Italy earthquake: At least 2 dead, 3 kids rescued from rubble

Firefighters on the Italian resort island of Ischia first freed a 7-month-old baby and then his two older brothers from the rubble Tuesday, working through the night and often by hand to rescue the children after a 4.0-magnitude quake toppled homes and other buildings on the island.
At least two people were killed in the quake that struck just before 9 p.m. (1900 GMT) Monday, while another 39 were injured and some 2,600 were left homeless. The victims were an elderly woman who was in a church that crumbled in the quake, and a second person who was located in the rubble but had not yet been extracted.
Cheers went up with each rescue, which firefighters confirmed with exclamation mark-punctuated tweets. The first was baby Pasquale, who was shown on a video wearing a white onesie and appearing alert as he was passed to safety, around 4 a.m.
It took another seven hours to free the middle brother, 8-year-old Matthias, who was pictured in his underwear and covered with cement dust before being quickly loaded onto a stretcher and into an ambulance, and two more hours to free the eldest boy, 11-year-old Ciro, who was credited with helping save Matthias.
The children’s parents were waiting for Ciro at the hospital’s emergency room, his mother sitting in a wheelchair next to his father, Alessandro, whose hands were bandaged reportedly from injuries suffered while trying to dig through the rubble to reach his children.
“It was a terrible night.
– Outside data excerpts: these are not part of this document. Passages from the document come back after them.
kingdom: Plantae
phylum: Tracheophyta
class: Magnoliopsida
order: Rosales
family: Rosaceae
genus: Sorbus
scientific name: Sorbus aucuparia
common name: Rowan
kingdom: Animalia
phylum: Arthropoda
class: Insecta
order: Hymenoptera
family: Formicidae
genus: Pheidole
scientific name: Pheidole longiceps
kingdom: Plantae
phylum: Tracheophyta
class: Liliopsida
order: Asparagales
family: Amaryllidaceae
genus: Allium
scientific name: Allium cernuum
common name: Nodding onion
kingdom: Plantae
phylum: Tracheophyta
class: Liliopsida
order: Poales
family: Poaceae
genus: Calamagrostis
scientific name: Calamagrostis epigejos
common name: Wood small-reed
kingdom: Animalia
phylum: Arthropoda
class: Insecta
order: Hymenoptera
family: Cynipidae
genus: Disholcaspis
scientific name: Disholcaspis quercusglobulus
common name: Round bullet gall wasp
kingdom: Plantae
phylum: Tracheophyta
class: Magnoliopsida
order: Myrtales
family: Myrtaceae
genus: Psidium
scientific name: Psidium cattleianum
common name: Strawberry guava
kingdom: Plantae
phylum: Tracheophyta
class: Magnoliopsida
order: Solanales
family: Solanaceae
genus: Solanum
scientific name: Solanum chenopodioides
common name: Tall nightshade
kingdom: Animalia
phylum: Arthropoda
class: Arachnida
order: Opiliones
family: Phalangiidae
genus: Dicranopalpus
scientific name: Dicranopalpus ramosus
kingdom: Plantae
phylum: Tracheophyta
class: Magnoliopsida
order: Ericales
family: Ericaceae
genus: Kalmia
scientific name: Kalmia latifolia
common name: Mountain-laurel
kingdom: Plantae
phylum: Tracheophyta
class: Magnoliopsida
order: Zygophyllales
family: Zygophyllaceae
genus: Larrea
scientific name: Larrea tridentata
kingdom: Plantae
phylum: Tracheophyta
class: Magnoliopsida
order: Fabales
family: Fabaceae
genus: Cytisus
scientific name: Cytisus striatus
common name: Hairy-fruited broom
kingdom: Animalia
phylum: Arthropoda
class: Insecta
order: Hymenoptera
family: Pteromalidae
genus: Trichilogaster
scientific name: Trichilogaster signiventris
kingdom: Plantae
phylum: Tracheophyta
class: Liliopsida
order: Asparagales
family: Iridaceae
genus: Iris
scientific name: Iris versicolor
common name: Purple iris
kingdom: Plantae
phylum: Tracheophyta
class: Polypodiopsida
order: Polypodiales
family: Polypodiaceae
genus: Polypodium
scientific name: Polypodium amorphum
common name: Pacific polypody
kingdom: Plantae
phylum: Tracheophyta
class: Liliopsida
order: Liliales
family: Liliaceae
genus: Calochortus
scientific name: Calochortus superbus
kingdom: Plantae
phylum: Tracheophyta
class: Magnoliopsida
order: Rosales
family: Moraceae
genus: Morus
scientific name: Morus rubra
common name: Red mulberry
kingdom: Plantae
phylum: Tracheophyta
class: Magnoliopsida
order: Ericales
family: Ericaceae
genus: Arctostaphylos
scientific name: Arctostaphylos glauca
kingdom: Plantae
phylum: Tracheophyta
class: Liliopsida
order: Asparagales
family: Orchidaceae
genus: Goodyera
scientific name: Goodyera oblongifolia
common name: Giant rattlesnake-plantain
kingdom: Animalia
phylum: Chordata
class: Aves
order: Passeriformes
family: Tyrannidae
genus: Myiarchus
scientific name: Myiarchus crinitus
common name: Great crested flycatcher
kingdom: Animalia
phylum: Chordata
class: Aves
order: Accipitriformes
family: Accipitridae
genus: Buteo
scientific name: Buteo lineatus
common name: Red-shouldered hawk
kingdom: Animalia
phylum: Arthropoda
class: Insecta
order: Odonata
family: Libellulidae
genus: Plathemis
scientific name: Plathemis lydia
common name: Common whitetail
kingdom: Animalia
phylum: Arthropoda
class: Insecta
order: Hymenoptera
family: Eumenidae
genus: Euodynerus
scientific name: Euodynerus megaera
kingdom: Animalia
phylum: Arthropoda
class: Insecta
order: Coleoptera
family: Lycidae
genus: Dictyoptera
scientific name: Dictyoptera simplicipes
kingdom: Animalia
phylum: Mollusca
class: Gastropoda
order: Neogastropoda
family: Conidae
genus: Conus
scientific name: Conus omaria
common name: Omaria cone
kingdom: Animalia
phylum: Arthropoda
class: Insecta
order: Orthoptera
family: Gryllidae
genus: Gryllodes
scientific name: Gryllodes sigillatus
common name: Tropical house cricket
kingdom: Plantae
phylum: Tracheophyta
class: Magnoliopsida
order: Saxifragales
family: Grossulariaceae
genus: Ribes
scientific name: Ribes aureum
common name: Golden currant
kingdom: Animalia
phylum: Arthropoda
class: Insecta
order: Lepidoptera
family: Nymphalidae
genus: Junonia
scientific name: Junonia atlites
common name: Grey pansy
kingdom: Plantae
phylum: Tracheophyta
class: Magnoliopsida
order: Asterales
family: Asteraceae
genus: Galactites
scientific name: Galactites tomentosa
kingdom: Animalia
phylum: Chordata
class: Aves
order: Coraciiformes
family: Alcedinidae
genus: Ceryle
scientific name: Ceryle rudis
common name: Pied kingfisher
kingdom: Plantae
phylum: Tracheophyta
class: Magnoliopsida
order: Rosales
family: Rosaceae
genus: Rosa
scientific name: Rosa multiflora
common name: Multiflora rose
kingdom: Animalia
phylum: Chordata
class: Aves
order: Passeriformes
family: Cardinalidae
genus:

I don’t have words to explain it,” the father told RAI state television while rescuers were working to free the older two boys. “The entire second floor of the house collapsed, and the firefighters pulled me out. They were great.”
He said his wife was in the bathroom and managed to escape through the window but the older boys were in the bedroom in the family home in hardest-hit Casamicciola. The baby was in a playpen in the kitchen.The head of the financial police on the island said it was Ciro who saved Mattias, pushing him under the bed.
“The gesture surely saved them both,” said Andrea Gentile. “Then with the handle of a broom he knocked against the rubble, making them heard by rescuers.”
Firefighter spokesman Luca Cari said they maintained voice contact with the two boys to keep them calm during the complex rescue operation to create an opening through the collapsed ceiling. The boys had been given bottles of water and a flashlight.
The quake hit during the height of the tourist season, and Italian television showed many visitors taking refuge in parks and sleeping under blankets in the aftermath. Authorities began organizing ferries to bring tourists back to the mainland early Tuesday.
Italy's National Institute of Geophysics and Vulcanology (INGV) put the magnitude at 4.0 but both the U.S. Geological Survey (USGS) and the European quake agency, EMSC, estimated the magnitude at 4.3.
Local Civil Protection Department official Giovanni Vittozzi said one woman was killed when she was hit by falling masonry from a church and that officials were checking reports of another victim.
Helicopters and a ferry boat were bringing in more rescue workers from the mainland.
Roberto Allocca, a doctor from a local hospital, told Sky TG24 television that about 25 people had been treated for minor injuries. Most of the hospital had been evacuated and the injured were treated outside.
Some civil protection squads were already on the island because of brushfires.
The television reports said the buildings that collapsed appeared to have been inhabited and about 10 people were still unaccounted for.
The quake hit a few days before the first anniversary of a major quake that killed nearly 300 people in central Italy, most of them in the town of Amatrice.